*Material provided*
= Beginning of Section =
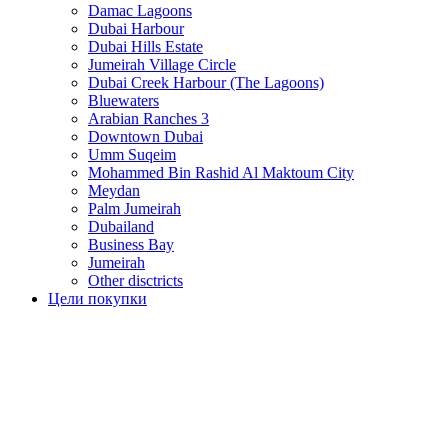
Damac Lagoons
Dubai Harbour
Dubai Hills Estate
Jumeirah Village Circle
Dubai Creek Harbour (The Lagoons)
Bluewaters
Arabian Ranches 3
Downtown Dubai
Umm Suqeim
Mohammed Bin Rashid Al Maktoum City
Meydan
Palm Jumeirah
Dubailand
Business Bay
Jumeirah
Other disctricts
Цели покупки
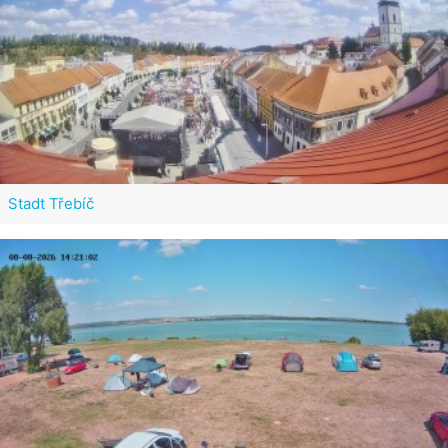
Stadt Třebíč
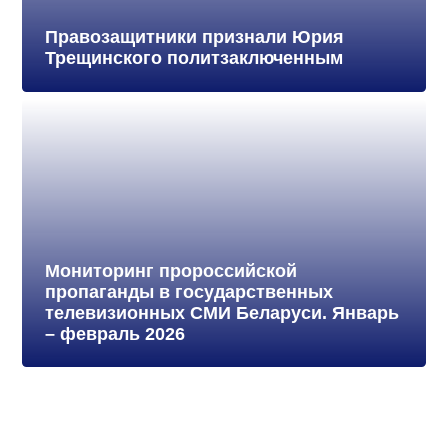
Правозащитники признали Юрия
Трещинского политзаключенным
Мониторинг пророссийской
пропаганды в государственных
телевизионных СМИ Беларуси. Январь
– февраль 2026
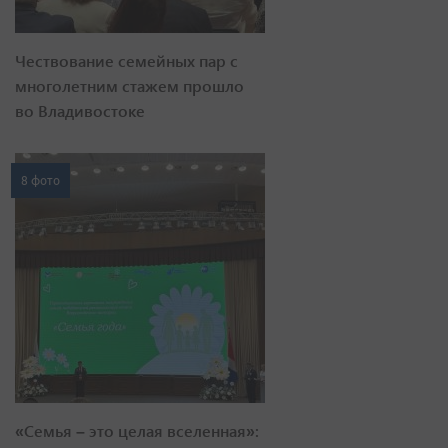
Чествование семейных пар с
многолетним стажем прошло
во Владивостоке
8 фото
«Семья – это целая вселенная»:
= End of Section =
*Work required*
Work out the number of lines in the listing above that hold the string "Harbour". Reply with that number only.

*Exercise result*
2